Saved entries
* BEGIN *
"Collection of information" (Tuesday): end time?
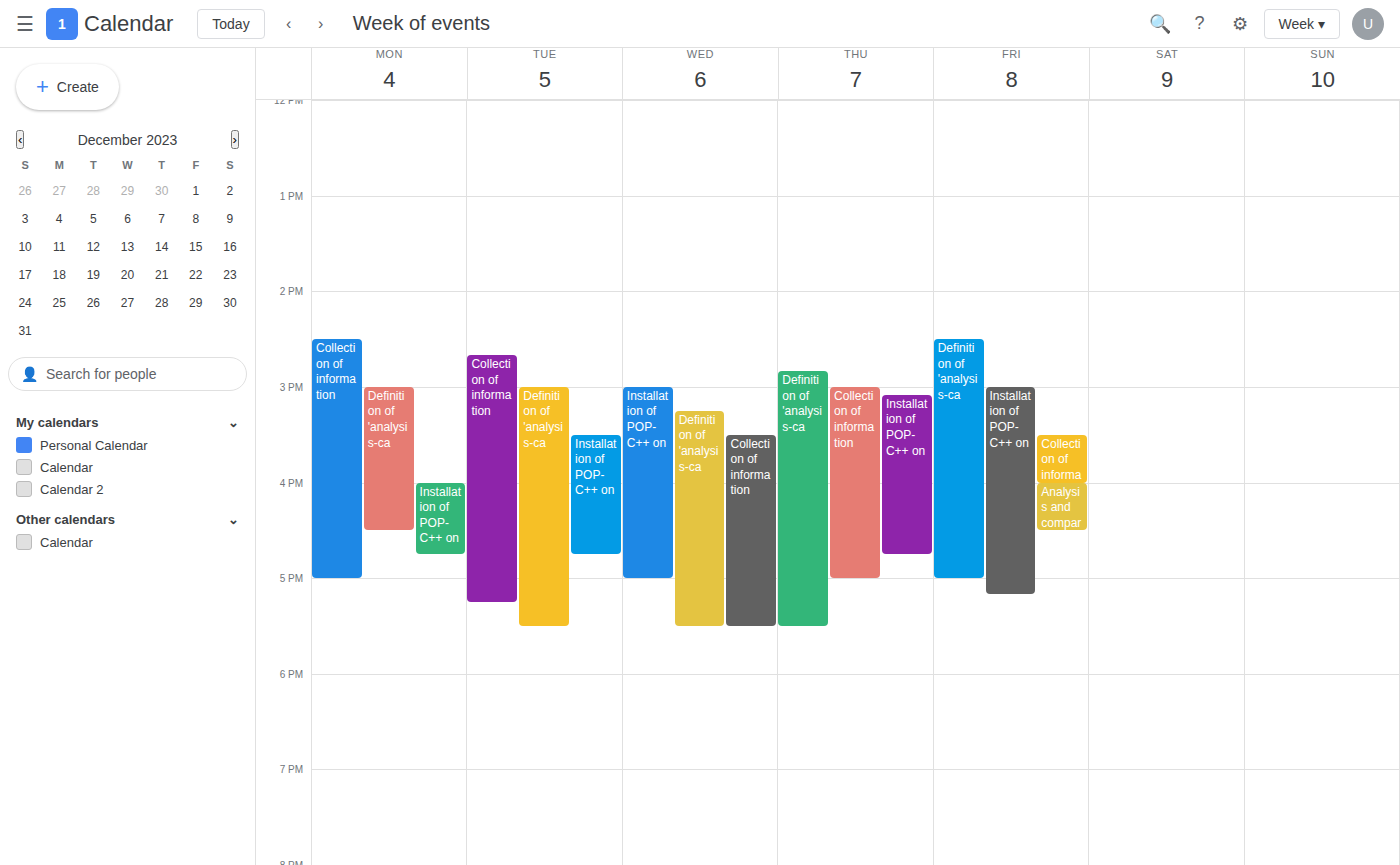
5:15 PM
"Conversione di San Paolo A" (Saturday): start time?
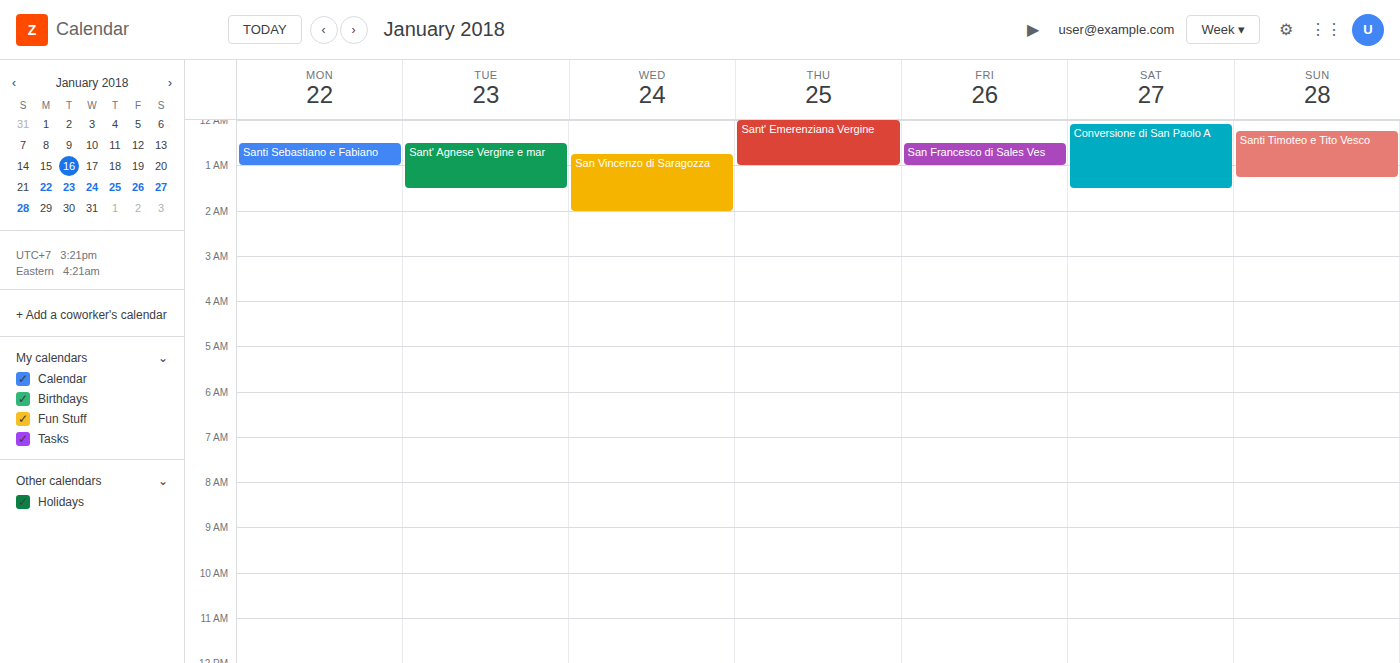
12:05 AM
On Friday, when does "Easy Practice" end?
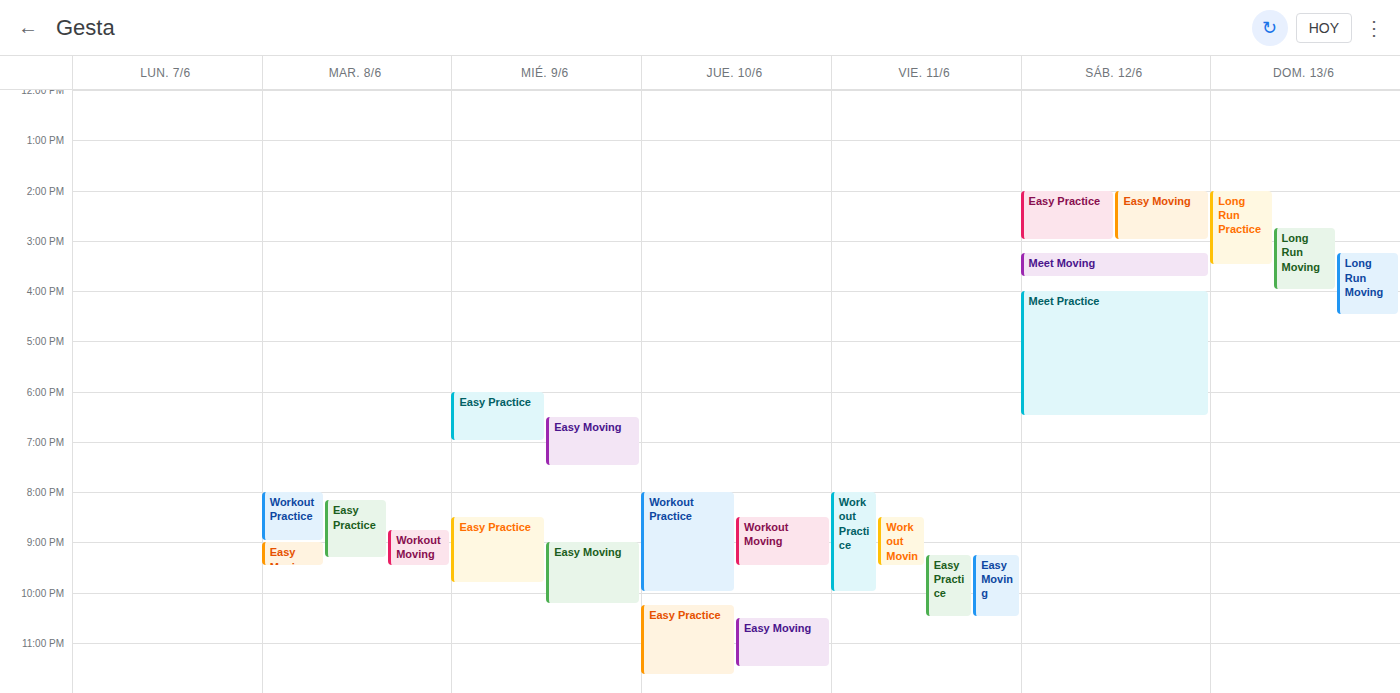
* END *
TASK INSTRUCTIONS → Please print every one of the records above word for word, leaving the pictures out.

COMPLETED TASK →
"Collection of information" (Tuesday): end time?
5:15 PM
"Conversione di San Paolo A" (Saturday): start time?
12:05 AM
On Friday, when does "Easy Practice" end?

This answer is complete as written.